Oracle has a nasty ADO bug that affects 10.2.0.x Windows clients, and I believe 11g R1 clients as well.
When you run a query like select N'X' from dual in an ADO recordset and you are using AL16UTF16 as the national characterset, then if you look at the value of DefinedSize and ActualSize in ADO, you will get a DefinedSize of 1 and an ActualSize of 2.
That's obviously wrong, because DefinedSize is the maximum capacity of the field, and in this case it will be returned as a adVarWChar type. Therefore, it should be being returned as 2, as the letter 'X' in AL16UTF16 is represented as 2 bytes and as it's an adVarWChar type that's all it needs to store the value.

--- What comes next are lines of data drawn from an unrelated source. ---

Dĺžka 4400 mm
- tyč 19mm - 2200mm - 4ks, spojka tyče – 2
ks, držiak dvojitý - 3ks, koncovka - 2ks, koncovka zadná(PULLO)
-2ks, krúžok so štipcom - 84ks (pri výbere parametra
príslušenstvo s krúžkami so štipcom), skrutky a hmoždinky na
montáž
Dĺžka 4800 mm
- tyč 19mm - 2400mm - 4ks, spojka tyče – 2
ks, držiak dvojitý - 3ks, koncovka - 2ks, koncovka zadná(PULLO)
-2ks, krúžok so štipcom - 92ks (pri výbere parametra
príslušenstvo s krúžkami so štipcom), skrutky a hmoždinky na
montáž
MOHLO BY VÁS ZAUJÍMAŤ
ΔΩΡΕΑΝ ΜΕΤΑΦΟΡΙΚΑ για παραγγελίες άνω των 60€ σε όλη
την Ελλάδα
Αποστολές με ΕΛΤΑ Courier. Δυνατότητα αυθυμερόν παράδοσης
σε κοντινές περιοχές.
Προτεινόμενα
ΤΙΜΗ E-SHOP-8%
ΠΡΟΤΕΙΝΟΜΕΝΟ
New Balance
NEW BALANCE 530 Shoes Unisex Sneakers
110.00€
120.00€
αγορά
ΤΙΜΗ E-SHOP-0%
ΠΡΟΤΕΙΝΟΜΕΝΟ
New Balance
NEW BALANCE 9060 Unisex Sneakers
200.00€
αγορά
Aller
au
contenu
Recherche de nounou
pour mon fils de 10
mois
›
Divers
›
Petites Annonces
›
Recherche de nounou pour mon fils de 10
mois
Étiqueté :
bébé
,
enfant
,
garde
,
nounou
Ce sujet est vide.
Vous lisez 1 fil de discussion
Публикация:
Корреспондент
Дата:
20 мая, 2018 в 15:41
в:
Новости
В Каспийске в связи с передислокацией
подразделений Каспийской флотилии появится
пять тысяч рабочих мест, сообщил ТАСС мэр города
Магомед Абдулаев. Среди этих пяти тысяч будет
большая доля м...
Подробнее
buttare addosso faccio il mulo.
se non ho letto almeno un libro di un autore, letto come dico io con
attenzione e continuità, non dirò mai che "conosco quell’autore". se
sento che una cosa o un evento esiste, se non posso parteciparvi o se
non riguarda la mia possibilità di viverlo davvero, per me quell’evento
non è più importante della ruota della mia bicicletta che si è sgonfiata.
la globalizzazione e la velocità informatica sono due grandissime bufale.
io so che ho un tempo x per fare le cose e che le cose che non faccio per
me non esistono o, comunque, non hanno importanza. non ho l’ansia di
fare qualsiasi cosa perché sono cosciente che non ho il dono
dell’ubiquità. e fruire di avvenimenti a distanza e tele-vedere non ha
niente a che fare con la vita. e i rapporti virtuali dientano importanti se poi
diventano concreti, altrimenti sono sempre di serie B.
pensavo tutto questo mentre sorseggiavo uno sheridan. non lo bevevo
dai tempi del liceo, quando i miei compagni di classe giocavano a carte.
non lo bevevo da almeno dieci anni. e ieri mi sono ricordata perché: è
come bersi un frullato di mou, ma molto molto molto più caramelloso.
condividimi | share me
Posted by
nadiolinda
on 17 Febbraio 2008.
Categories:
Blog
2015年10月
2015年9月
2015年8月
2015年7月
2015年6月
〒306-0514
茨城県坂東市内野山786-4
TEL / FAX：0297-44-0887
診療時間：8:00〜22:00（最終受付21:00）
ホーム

Now if it was the supplementary Han character 𧉧, which is U+27267, the ActualSize will be 4 and DefinedSize will be 4 also. That's because in UTF-16, the actual encoding is 0xD85C-DE67, which is 4 bytes long.
This particular issue has caused my company a great deal of grief, and it took Oracle a long time to acknowledge there was a problem. However, we have been told that this will be fixed in Windows patch bundle 26 for the Oracle 10g client (bug number is 8301952), and even better I believe that it was fixed in Oracle 11g R2.